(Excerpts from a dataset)
^^^^^^^^^^^^^^^^
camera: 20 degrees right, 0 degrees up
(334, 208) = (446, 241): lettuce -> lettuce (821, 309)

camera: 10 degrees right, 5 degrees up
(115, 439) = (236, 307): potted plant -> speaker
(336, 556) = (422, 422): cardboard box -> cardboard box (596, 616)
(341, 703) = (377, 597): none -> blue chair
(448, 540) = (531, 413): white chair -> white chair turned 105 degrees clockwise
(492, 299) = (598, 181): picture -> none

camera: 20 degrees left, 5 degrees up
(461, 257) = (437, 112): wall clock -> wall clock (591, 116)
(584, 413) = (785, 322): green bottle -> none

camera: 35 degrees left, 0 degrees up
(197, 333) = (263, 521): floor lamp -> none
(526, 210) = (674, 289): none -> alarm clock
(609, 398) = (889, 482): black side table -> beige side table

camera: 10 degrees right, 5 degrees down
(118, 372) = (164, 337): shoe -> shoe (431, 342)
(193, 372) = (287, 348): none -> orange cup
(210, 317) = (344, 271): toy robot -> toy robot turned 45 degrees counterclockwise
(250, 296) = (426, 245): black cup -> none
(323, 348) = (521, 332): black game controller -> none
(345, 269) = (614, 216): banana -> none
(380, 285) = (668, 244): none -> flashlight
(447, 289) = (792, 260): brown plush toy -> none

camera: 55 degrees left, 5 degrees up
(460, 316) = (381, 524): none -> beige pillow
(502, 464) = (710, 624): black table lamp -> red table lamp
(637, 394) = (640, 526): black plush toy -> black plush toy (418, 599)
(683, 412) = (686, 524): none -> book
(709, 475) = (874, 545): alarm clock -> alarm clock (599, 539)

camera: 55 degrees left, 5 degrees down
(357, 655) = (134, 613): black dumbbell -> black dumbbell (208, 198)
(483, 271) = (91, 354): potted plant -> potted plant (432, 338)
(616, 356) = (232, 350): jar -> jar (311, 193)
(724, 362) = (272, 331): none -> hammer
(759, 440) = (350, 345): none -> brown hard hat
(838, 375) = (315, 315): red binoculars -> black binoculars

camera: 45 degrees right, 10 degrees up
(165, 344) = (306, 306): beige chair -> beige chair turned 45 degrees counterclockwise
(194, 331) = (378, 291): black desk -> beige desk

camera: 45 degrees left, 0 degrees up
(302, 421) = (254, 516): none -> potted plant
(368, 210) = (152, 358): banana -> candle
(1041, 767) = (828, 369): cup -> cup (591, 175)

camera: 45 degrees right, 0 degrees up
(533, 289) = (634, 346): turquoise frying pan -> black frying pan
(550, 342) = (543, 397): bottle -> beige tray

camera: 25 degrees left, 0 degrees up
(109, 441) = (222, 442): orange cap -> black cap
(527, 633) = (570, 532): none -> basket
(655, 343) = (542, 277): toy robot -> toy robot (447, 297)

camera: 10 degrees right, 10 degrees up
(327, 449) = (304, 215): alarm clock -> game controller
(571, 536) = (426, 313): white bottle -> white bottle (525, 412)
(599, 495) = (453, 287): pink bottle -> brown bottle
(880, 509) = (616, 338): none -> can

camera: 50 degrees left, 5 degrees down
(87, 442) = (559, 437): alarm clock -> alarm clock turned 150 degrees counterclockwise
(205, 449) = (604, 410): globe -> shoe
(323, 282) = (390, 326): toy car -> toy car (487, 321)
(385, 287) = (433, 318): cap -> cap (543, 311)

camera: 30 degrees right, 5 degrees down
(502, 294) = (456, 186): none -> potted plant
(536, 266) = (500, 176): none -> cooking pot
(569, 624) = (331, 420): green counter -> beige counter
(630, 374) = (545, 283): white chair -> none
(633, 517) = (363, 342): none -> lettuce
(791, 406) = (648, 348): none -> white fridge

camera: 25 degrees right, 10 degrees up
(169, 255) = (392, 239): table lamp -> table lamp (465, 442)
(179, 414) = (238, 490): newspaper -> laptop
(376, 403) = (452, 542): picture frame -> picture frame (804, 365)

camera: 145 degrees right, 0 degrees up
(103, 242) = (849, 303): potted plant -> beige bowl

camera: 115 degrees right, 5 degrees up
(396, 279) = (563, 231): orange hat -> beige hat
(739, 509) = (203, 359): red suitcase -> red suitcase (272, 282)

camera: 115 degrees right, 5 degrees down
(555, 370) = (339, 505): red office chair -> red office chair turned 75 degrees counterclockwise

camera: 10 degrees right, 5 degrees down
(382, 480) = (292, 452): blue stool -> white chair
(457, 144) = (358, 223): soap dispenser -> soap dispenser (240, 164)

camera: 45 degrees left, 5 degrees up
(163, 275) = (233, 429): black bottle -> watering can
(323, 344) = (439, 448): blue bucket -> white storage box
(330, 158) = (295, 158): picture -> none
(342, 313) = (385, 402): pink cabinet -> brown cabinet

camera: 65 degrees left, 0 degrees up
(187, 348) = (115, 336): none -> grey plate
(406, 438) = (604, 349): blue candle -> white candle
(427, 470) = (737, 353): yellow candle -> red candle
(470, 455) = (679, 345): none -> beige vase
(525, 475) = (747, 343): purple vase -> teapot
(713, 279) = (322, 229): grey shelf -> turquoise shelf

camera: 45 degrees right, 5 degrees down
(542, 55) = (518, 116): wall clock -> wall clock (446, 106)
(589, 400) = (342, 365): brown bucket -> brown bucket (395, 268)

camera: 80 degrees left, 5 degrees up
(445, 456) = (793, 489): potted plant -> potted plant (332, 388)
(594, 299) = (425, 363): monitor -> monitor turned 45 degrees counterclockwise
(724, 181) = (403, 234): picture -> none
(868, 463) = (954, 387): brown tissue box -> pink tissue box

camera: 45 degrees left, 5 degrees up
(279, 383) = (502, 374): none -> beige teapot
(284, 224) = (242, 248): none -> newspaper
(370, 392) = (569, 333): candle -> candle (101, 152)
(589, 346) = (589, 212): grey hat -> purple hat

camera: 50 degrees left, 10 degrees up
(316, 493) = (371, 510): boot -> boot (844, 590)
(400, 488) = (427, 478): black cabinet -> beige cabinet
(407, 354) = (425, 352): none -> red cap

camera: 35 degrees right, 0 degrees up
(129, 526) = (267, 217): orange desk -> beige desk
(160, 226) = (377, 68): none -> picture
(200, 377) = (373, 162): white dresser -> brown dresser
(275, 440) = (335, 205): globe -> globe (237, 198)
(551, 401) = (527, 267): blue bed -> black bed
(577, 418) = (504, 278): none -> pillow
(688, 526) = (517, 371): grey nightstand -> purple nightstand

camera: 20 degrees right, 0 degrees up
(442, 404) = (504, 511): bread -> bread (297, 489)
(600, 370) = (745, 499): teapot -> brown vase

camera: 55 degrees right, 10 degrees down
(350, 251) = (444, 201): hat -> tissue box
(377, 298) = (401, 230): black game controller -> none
^^^^^^^^^^^^^^^^
**EXERCISE DETAILS**:
A complete, exact repeat of the records is the required answer.

**TASK OUTPUT**:
camera: 20 degrees right, 0 degrees up
(334, 208) = (446, 241): lettuce -> lettuce (821, 309)

camera: 10 degrees right, 5 degrees up
(115, 439) = (236, 307): potted plant -> speaker
(336, 556) = (422, 422): cardboard box -> cardboard box (596, 616)
(341, 703) = (377, 597): none -> blue chair
(448, 540) = (531, 413): white chair -> white chair turned 105 degrees clockwise
(492, 299) = (598, 181): picture -> none

camera: 20 degrees left, 5 degrees up
(461, 257) = (437, 112): wall clock -> wall clock (591, 116)
(584, 413) = (785, 322): green bottle -> none

camera: 35 degrees left, 0 degrees up
(197, 333) = (263, 521): floor lamp -> none
(526, 210) = (674, 289): none -> alarm clock
(609, 398) = (889, 482): black side table -> beige side table

camera: 10 degrees right, 5 degrees down
(118, 372) = (164, 337): shoe -> shoe (431, 342)
(193, 372) = (287, 348): none -> orange cup
(210, 317) = (344, 271): toy robot -> toy robot turned 45 degrees counterclockwise
(250, 296) = (426, 245): black cup -> none
(323, 348) = (521, 332): black game controller -> none
(345, 269) = (614, 216): banana -> none
(380, 285) = (668, 244): none -> flashlight
(447, 289) = (792, 260): brown plush toy -> none

camera: 55 degrees left, 5 degrees up
(460, 316) = (381, 524): none -> beige pillow
(502, 464) = (710, 624): black table lamp -> red table lamp
(637, 394) = (640, 526): black plush toy -> black plush toy (418, 599)
(683, 412) = (686, 524): none -> book
(709, 475) = (874, 545): alarm clock -> alarm clock (599, 539)

camera: 55 degrees left, 5 degrees down
(357, 655) = (134, 613): black dumbbell -> black dumbbell (208, 198)
(483, 271) = (91, 354): potted plant -> potted plant (432, 338)
(616, 356) = (232, 350): jar -> jar (311, 193)
(724, 362) = (272, 331): none -> hammer
(759, 440) = (350, 345): none -> brown hard hat
(838, 375) = (315, 315): red binoculars -> black binoculars

camera: 45 degrees right, 10 degrees up
(165, 344) = (306, 306): beige chair -> beige chair turned 45 degrees counterclockwise
(194, 331) = (378, 291): black desk -> beige desk

camera: 45 degrees left, 0 degrees up
(302, 421) = (254, 516): none -> potted plant
(368, 210) = (152, 358): banana -> candle
(1041, 767) = (828, 369): cup -> cup (591, 175)

camera: 45 degrees right, 0 degrees up
(533, 289) = (634, 346): turquoise frying pan -> black frying pan
(550, 342) = (543, 397): bottle -> beige tray

camera: 25 degrees left, 0 degrees up
(109, 441) = (222, 442): orange cap -> black cap
(527, 633) = (570, 532): none -> basket
(655, 343) = (542, 277): toy robot -> toy robot (447, 297)

camera: 10 degrees right, 10 degrees up
(327, 449) = (304, 215): alarm clock -> game controller
(571, 536) = (426, 313): white bottle -> white bottle (525, 412)
(599, 495) = (453, 287): pink bottle -> brown bottle
(880, 509) = (616, 338): none -> can

camera: 50 degrees left, 5 degrees down
(87, 442) = (559, 437): alarm clock -> alarm clock turned 150 degrees counterclockwise
(205, 449) = (604, 410): globe -> shoe
(323, 282) = (390, 326): toy car -> toy car (487, 321)
(385, 287) = (433, 318): cap -> cap (543, 311)

camera: 30 degrees right, 5 degrees down
(502, 294) = (456, 186): none -> potted plant
(536, 266) = (500, 176): none -> cooking pot
(569, 624) = (331, 420): green counter -> beige counter
(630, 374) = (545, 283): white chair -> none
(633, 517) = (363, 342): none -> lettuce
(791, 406) = (648, 348): none -> white fridge

camera: 25 degrees right, 10 degrees up
(169, 255) = (392, 239): table lamp -> table lamp (465, 442)
(179, 414) = (238, 490): newspaper -> laptop
(376, 403) = (452, 542): picture frame -> picture frame (804, 365)

camera: 145 degrees right, 0 degrees up
(103, 242) = (849, 303): potted plant -> beige bowl

camera: 115 degrees right, 5 degrees up
(396, 279) = (563, 231): orange hat -> beige hat
(739, 509) = (203, 359): red suitcase -> red suitcase (272, 282)

camera: 115 degrees right, 5 degrees down
(555, 370) = (339, 505): red office chair -> red office chair turned 75 degrees counterclockwise

camera: 10 degrees right, 5 degrees down
(382, 480) = (292, 452): blue stool -> white chair
(457, 144) = (358, 223): soap dispenser -> soap dispenser (240, 164)

camera: 45 degrees left, 5 degrees up
(163, 275) = (233, 429): black bottle -> watering can
(323, 344) = (439, 448): blue bucket -> white storage box
(330, 158) = (295, 158): picture -> none
(342, 313) = (385, 402): pink cabinet -> brown cabinet

camera: 65 degrees left, 0 degrees up
(187, 348) = (115, 336): none -> grey plate
(406, 438) = (604, 349): blue candle -> white candle
(427, 470) = (737, 353): yellow candle -> red candle
(470, 455) = (679, 345): none -> beige vase
(525, 475) = (747, 343): purple vase -> teapot
(713, 279) = (322, 229): grey shelf -> turquoise shelf

camera: 45 degrees right, 5 degrees down
(542, 55) = (518, 116): wall clock -> wall clock (446, 106)
(589, 400) = (342, 365): brown bucket -> brown bucket (395, 268)

camera: 80 degrees left, 5 degrees up
(445, 456) = (793, 489): potted plant -> potted plant (332, 388)
(594, 299) = (425, 363): monitor -> monitor turned 45 degrees counterclockwise
(724, 181) = (403, 234): picture -> none
(868, 463) = (954, 387): brown tissue box -> pink tissue box

camera: 45 degrees left, 5 degrees up
(279, 383) = (502, 374): none -> beige teapot
(284, 224) = (242, 248): none -> newspaper
(370, 392) = (569, 333): candle -> candle (101, 152)
(589, 346) = (589, 212): grey hat -> purple hat

camera: 50 degrees left, 10 degrees up
(316, 493) = (371, 510): boot -> boot (844, 590)
(400, 488) = (427, 478): black cabinet -> beige cabinet
(407, 354) = (425, 352): none -> red cap

camera: 35 degrees right, 0 degrees up
(129, 526) = (267, 217): orange desk -> beige desk
(160, 226) = (377, 68): none -> picture
(200, 377) = (373, 162): white dresser -> brown dresser
(275, 440) = (335, 205): globe -> globe (237, 198)
(551, 401) = (527, 267): blue bed -> black bed
(577, 418) = (504, 278): none -> pillow
(688, 526) = (517, 371): grey nightstand -> purple nightstand

camera: 20 degrees right, 0 degrees up
(442, 404) = (504, 511): bread -> bread (297, 489)
(600, 370) = (745, 499): teapot -> brown vase

camera: 55 degrees right, 10 degrees down
(350, 251) = (444, 201): hat -> tissue box
(377, 298) = (401, 230): black game controller -> none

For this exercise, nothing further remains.